*Text provided*
▬▬▬▬▬▬▬▬▬▬

Visitors get the chance to engage with
local artists as part of the Ek sê Tour.
(Images: Lesika Matlou)
• Celebrating Soweto’s heritage
• South African big business helps entrepreneurs
• Playing a part to give youth a future
• Rea Vaya handed over to taxi industry
• New crop of black emerging farmers
Emily van Rijswijck
Entrepreneur Lesika Matlou’s new tour operating business offers visitors a unique experience of the diverse history and rich cultural mix in Soweto – South Africa’s largest and most famous township.
Using local lingo for his business’s name, Ek sê Tours, adds to the appeal and authenticity of the four-month-old venture, which Matlou hopes will make him the best such operator in the business one day.
Ek sê means “I say” in Afrikaans.
Matlou, one of four selected candidates participating in the entrepreneurial incubator Awethu, is spending time with the organisation, learning the ins and outs of sound business principles as he builds his business up from the ground.
Since so many tour operators are already working the beat in Soweto, Matlou had to come up with something “a little different, out of the box”, he says.

▬▬▬▬▬▬▬▬▬▬

*Input data*
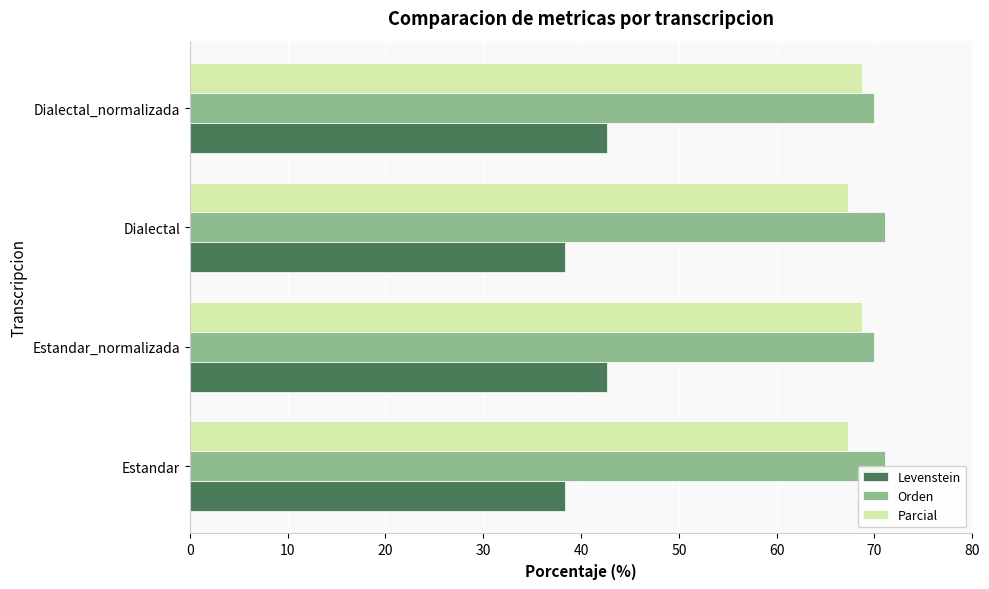

Is the value of Parcial at Estandar_normalizada greater than the value of Orden at Estandar_normalizada?

No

▬▬▬▬▬▬▬▬▬▬

*Work order A*
According to the Soweto tour article, what does "Ek sê" mean in Afrikaans?
*Work order B*
Please pick up the Soweto tour article where it stops and continue it.
The data plays no part in what follows.

*Response area A*
It means "I say."

*Response area B*
Hailing from Rustenburg in North West province, Matlou has the added challenge of not being a Soweto local, but his approach seems to be working.
“Awethu believes he has what it takes to turn the business into one of the best,” says the organisation’s co-founder Yusuf Randera-Rees.
Telling the Soweto story in one day can be a tall order as it has so many aspects, including Nelson Mandela, who once lived in the township; Hector Pieterson, the first documented fatality of the 1976 riots there; and the historical Freedom Charter, which was adopted in Soweto in 1955 and forms the foundation of South Africa’s present-day Constitution.
Soweto is also a brew of cultures bubbling with energy, where small stories of no less importance are made every day – and it is these that Matlou, through Ek sê Tours, wants to relate to his clients.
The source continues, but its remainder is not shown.